Tarnation

San Francisco-based Tarnation comprised Paula Frazer (vocals/guitar), Alex Oropeza (guitar), Bill Cuevas (bass/lap steel) and Joe Byrnes (drums).

Raised in Sautee Nacoochee, Georgia, a tiny village (pop: 260) in the Smoky Mountains region, Paula sung in her minister father's church choir while her music teacher mother played the organ and piano. Steeped in classic American traditions from an impressionable age, Paula would sing "mostly religious hymns and gospel. But we listened to lots of things around the house, like Billie Holliday, Gershwin, Hank Williams and Jimmie Rodgers."

At age 14, the Frazer family shifted to Eureka Springs, Arkansas, a community nestled deep in the heart of the Ozarks. At high school, she sung with various jazz groups, doing standards and her own, earliest songs, extending her experience by appearances in small cafes and dinner clubs at home and in towns like Springfield, Missouri and Fayetteville, Arkansas.
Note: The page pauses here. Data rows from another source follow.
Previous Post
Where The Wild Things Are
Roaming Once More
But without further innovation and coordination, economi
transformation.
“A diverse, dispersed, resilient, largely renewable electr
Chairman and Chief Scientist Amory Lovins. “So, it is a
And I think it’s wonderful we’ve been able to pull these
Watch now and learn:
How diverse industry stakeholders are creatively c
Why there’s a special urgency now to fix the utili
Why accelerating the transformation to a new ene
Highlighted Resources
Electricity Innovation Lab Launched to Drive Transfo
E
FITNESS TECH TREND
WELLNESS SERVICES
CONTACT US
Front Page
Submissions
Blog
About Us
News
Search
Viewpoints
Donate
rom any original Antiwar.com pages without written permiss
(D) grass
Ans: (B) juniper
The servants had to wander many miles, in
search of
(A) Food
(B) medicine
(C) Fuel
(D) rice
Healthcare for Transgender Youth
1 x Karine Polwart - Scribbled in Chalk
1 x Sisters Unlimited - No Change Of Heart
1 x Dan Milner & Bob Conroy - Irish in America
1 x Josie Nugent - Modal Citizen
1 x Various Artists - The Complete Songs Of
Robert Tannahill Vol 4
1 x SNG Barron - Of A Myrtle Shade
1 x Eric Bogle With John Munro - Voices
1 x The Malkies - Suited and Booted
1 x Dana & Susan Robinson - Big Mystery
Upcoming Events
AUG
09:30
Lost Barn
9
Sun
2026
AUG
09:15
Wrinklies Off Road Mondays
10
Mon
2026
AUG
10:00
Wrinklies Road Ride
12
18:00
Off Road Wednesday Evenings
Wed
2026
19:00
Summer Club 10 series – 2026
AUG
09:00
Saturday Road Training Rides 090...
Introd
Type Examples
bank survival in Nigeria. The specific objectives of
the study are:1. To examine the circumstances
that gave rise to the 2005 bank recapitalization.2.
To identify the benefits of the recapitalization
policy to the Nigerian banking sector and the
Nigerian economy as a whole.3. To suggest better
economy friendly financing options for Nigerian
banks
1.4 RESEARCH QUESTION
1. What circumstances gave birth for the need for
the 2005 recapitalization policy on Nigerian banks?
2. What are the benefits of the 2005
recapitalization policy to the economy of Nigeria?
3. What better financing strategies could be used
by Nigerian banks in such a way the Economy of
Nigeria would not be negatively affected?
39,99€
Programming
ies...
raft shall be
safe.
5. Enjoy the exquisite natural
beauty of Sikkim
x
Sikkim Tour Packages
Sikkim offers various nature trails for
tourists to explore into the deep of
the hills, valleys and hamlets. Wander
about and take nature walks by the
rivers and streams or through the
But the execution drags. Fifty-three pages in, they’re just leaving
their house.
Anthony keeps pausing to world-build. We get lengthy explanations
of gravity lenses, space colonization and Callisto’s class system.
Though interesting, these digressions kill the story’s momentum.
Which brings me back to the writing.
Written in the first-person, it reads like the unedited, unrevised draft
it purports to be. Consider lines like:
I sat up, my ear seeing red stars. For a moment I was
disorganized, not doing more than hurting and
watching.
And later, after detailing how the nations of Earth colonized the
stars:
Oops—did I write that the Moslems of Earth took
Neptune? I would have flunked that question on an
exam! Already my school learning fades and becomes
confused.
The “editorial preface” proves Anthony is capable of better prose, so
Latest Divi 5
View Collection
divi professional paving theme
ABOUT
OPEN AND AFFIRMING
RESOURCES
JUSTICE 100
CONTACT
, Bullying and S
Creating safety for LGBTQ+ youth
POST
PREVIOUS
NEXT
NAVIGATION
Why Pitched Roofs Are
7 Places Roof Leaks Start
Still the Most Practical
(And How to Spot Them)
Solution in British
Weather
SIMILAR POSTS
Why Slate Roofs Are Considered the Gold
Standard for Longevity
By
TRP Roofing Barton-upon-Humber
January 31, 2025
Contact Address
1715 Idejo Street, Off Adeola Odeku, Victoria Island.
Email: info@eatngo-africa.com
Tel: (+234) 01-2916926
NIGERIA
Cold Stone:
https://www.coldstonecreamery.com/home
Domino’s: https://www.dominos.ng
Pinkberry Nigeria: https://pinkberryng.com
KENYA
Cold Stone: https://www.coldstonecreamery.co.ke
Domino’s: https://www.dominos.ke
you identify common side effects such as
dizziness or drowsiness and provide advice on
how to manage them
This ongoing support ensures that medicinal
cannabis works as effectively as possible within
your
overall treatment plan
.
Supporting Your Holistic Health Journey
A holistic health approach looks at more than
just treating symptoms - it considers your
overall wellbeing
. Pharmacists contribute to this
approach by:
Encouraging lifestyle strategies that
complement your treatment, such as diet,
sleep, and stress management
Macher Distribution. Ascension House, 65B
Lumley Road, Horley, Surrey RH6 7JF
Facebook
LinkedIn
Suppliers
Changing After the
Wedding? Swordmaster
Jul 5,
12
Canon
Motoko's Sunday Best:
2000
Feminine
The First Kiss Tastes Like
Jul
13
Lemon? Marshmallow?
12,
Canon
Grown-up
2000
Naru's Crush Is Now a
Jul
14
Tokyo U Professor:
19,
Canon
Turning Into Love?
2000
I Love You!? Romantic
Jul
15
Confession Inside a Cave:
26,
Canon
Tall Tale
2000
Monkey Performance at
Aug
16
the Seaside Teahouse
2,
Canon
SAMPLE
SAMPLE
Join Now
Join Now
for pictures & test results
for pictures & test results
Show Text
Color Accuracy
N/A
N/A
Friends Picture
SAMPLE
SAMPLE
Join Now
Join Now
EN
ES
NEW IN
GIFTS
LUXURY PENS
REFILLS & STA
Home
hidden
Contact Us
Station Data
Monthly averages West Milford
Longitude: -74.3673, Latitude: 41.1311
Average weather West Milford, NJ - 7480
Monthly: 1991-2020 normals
Sautee Nacoochee was as pretty as a postcard, "but a bit lonely". Good training, then, for the lonesome-prairie emotion built into Tarnation's make- up. Eureka Springs was bigger, more active (pop:1600), "a really beautiful, Victorian town, a tourist haunt in the summer but just beautiful in winter". The tourism brought an influx of people to service it, from as far away as New York and New Orleans, and with this, cultural diversity.

A friend from San Francisco encouraged Paula, then 18, to move out to the Bay Area, where she played guitar for post-punkers Frightwig and sang with Savina, an Eastern European-influenced women's choir who mostly performed Bulgarian choir music. It made sense, then, that Tarnation (whom Paula formed in late 1992) were eventually signed by 4AD, the label having previously introduced Les Voix Bulgares to the west.

Using country music as a springboad, Tarnation explored harrowing emotional terrain on their 1995 debut Gentle Creatures. Paula's stark vocals split the difference between Patsy Cline and Leonard Cohen, while the band's plaintive twangs and rumbles imbued her songs with an ever-escalating sense of unease.

Tarnation returned with both a new member, bassist Jamie Meagan, and album in 1997. Mirador - Spanish for 'spectator' - evoked the subtle tension of a spaghetti Western soundtrack. Two songs, ‘There's Someone’ and ‘You'll Understand’, were released as limited 7" singles. The group went their separate ways soon after, Alex and Joe focusing on their other outfit, Broken Horse, while Paula embarked on a solo career. In February 1999, the label re-released Gentle Creatures in the US, with five bonus tracks from the band's first, pre-4AD release, I’ll Give You Something To Cry About.